Micro benevolences
Many of us are unknowingly responsible for microaggressions in our everyday interactions, including when we write content and create examples for MDN. The Open Web Docs team has been working to reduce the occurrence of microaggressions and up the number of micro-benevolences throughout MDN.
Reducing microaggressions
Microaggressions are demeaning experiences in seemingly normal daily interactions from generally well-intentioned people who are unaware their behavior is non-inclusive and even offensive.
The use of stereotypes is an environmental microaggression. This may be manifested by who is portrayed as a knowledgeable teacher versus who is portrayed as naive and needing to learn. The absence of diversity is also an environmental microaggression. Ensuring representation in curricula and the overall culture of an organization, in general, improves diversity. The absence of diversity, such as including only or mainly cis-hetero-white-men of North American and European descent in relationships with power dynamics, in prose and code are environmental microaggressions.
When people are not represented, they feel invisible. When people from minoritized communities do not see themselves represented in learning or workplace settings, which includes MDN, they can feel isolated, lonely, and excluded. When the only minoritized representations are of learners and students, these microaggressions can negatively impact confidence.
Microaggressions aren't just related to birth-based differences. Language is important for all readers. Describing something as "simple" or "easy", or telling a developer to "just" do something, makes those who don't find something simple or easy, or have never encountered a task, API, or property, feel inadequate or incompetent, and can lead to imposter syndrome. Microaggressions negatively impact everyone's mental and emotional health.
The OWD team has been working to remove potential microaggressions on MDN content. For example, when we encounter words minimizing the complexity of a task, we remove them.
Adding micro-benevolences
A micro-benevolence is a small act of kindness that benefits another person, without expecting reciprocity. Micro benevolences can be as basic as including culturally sensitive names in code examples or putting primary parent and secondary parent on a form instead of defaulting to cis-gendered, patriarchal, heteronormative norms.
In addition to removing potential microaggressions on MDN, the OWD team has been working to include micro-benevolences in code examples and imagery when we update content. As we work thru new content and revise old content to meet new specs and coding standards, we update the text and code examples to reflect the diversity of our readers. By increasing the diversity of cultures, genders, ages, and topics portrayed in code examples, more of our readers will feel seen and included. Another great benefit is that all readers will be exposed to cultures, genders, ages, and topics of interest not their own.
Diversifying code examples
When learning to code, you will often encounter John Doe and Mike Smith in code examples, with the occasional Jane and Kim. The OWD team went thru the content
directory and updated such examples to better reflect the diversity of developers. For example, the first names in a table of names was updated to include common first names of different cultures, such as Diego, Shilpa, Caterina, Jayla, Aisha, Kyouko, and Shireen, and non-gendered names, such as Dominique, Jayla, and Gila.

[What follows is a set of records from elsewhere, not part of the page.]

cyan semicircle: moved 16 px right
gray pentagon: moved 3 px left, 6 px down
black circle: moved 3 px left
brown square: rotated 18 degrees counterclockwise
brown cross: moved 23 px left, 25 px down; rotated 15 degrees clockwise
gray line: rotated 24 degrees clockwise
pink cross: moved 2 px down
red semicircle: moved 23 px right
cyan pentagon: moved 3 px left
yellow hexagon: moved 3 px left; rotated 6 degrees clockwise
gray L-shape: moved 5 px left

Opportunities for benevolence abound; another table was a list of names and countries was updated to included country-appropriate names, and indigenous names, such as Tlayolotl for Mexico.
With a little effort, and mostly awareness, we hope to make all people feel included and seen.

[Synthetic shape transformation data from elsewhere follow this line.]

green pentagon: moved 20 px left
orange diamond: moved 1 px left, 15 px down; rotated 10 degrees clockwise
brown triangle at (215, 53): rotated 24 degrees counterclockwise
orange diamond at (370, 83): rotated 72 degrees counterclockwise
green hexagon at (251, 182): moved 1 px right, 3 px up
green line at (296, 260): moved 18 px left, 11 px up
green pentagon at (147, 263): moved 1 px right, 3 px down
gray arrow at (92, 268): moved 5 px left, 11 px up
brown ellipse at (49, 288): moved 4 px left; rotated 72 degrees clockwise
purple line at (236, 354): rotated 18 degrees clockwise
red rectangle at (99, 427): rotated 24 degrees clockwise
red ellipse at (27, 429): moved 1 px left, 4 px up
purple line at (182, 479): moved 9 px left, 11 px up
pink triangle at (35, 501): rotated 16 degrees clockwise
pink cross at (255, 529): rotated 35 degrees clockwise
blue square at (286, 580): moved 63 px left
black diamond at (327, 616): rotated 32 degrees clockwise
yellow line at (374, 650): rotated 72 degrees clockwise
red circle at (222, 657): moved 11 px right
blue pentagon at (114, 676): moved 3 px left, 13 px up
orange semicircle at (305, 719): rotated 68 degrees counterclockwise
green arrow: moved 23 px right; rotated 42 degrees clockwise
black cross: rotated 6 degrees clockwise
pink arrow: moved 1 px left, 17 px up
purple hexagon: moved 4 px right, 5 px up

We also included examples that made people who are often discriminated against and marginalized feel seen. On the web, many code examples are geared toward science fiction and math lovers. While we haven’t removed all references to Star Wars, all male sports teams, planets, or Pythagorean, we’ve included quotes by Maya Angelou, SVGs of mandalas, and a welcome to our trans friends.
We are also encouraging the community to be aware of historical discrimination and exclusion and how history impacts our examples. For example, a community contributor suggested a code example that included the top scorers for the 1954 World Cup. Originally, FIFA allocated only one spot in the World Cup to the three continents of Africa, Asia, and Oceania (one spot in total, not one to each continent). While most people know that FIFA excluded women for most of its history, most don’t know that over half of the world’s male population was also excluded. In this case, we guided the contributor thru the PR review process to use a more inclusive statistic. In so doing, we both improve the inclusion in this single example and made contributors more aware of being mindful when creating examples.